Full face helmet: more protection but hotter and not suitable for uphill.

Open helmet, less protection but good also for uphill.

As possibly the most important inclusion on the list, a bike helmet could literally be the difference between life and death in the unfortunate event of a serious accident or collision. As such, when out mountain biking on rough or uneven terrain, the risk and severity of injury is greater and so is the need to wear a helmet. Although there are a wide variety of types available, every cyclist should wear a helmet when out riding, even if it’s the only form of protection that you choose to wear. For more aggressive trail riders, though, a full face helmet is a far more suitable option, offering superior protection of the head and face without compromising your vision.

Eyewear

Goggles usually come with transparent lens. You regular skiing/snowboarding goggles are too dark.

Designed to offer full protection of the eyes from dirt, mud, and pretty much anything else that could potentially flick up off your front wheel; MTB goggles are an essential option for avid mountain bikers – especially in wet weather. Since riding across uneven terrain is likely to give you its fair share of bumps and bangs, wearing goggles that can easily fall off your face is going to be counter-productive. As such, MTB goggles have an elasticated strap and a soft foam lining around the inside rim for comfort and to prevent the goggles from being displaced when riding. However, if you’re going to be taking a more leisurely ride, then a standard pair of cycling glasses will be all you need to protect your eyes.

Gloves

Gloves will protect your hands and keep you warm.

MTB gloves are the perfect accompaniment for any rider, offering comfort, grip, warmth and protection of the hands when riding over longer distances. With padding and elasticated or Velcro cuffs, wearing a pair of MTB gloves will help to alleviate the strain on your hands and protect your skin from blistering as you grip your handlebar. Not only that, but they’ll help to keep your hands warm too, which is critical during the colder months of the year.

Body Armour

Knee pads are the most commonly used type of protection, then elbow pads and the full body armor.
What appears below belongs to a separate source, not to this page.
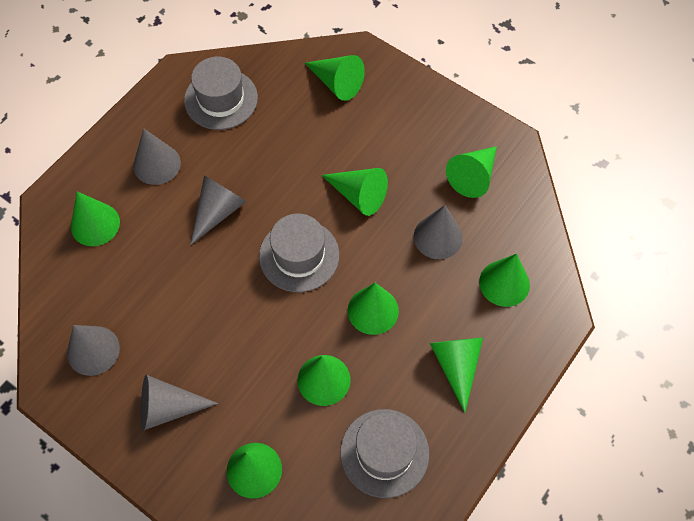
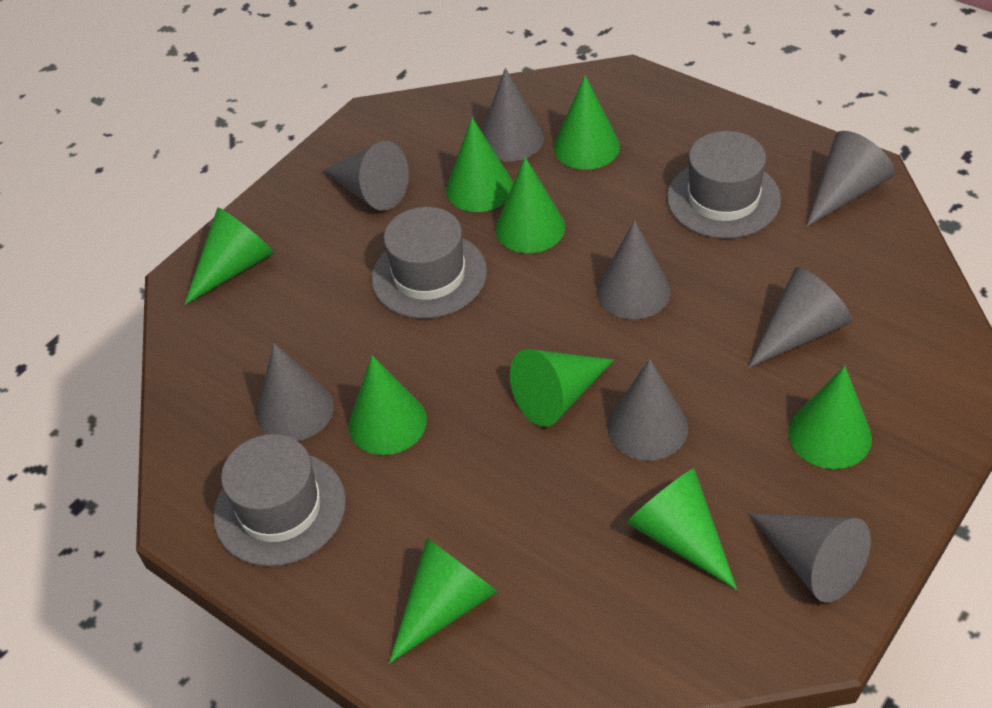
grey cone: [67,325,120,376] [133,128,181,185] [141,375,218,431] [190,175,246,245] [414,205,463,259] = 5 -> [257,343,334,441] [322,141,409,211] [481,68,544,162] [597,220,671,319] [607,359,688,461] [748,267,852,368] [749,513,871,603] [806,131,895,227] = 8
Seldom will you see advanced or skilled MTB riders without any form of protective padding and it’s for good reason too, especially on the trickier, more challenging trails. Elbow and knee pads are possibly the most common forms of protective pads worn by riders, but body armour is also a popular choice too. Offering both support of the joints, as well as protection against impact, protective pads can help to prevent or limit the severity of a cycling-related injury which is why cyclists often wear this type of gear.

Footwear

Special rubber on the MTB shoes soles will give you superior grip on your pedals.

Although technically you can ride in any shoes, when out mountain biking there are scores of reasons that you shouldn’t wear just any type of shoe. For example, your shoe lace could become entangled in your cassette, posing a significant risk of injury. As such, MTB specific cycling shoes are designed to offer comfort to the rider and protection in a preventative way. With straps, rather than laces, and a robust exterior, there’s no better footwear than MTB shoes are when out on the trails.

Whether you’re an avid mountain biker or you simply enjoy taking the family for a rural ride, you should always wear some form of protection to reduce the risk of injury. At the very least, you should be wearing a helmet at all times when out riding, but depending on what kind of riding you want to do, you should consider other forms of protection too.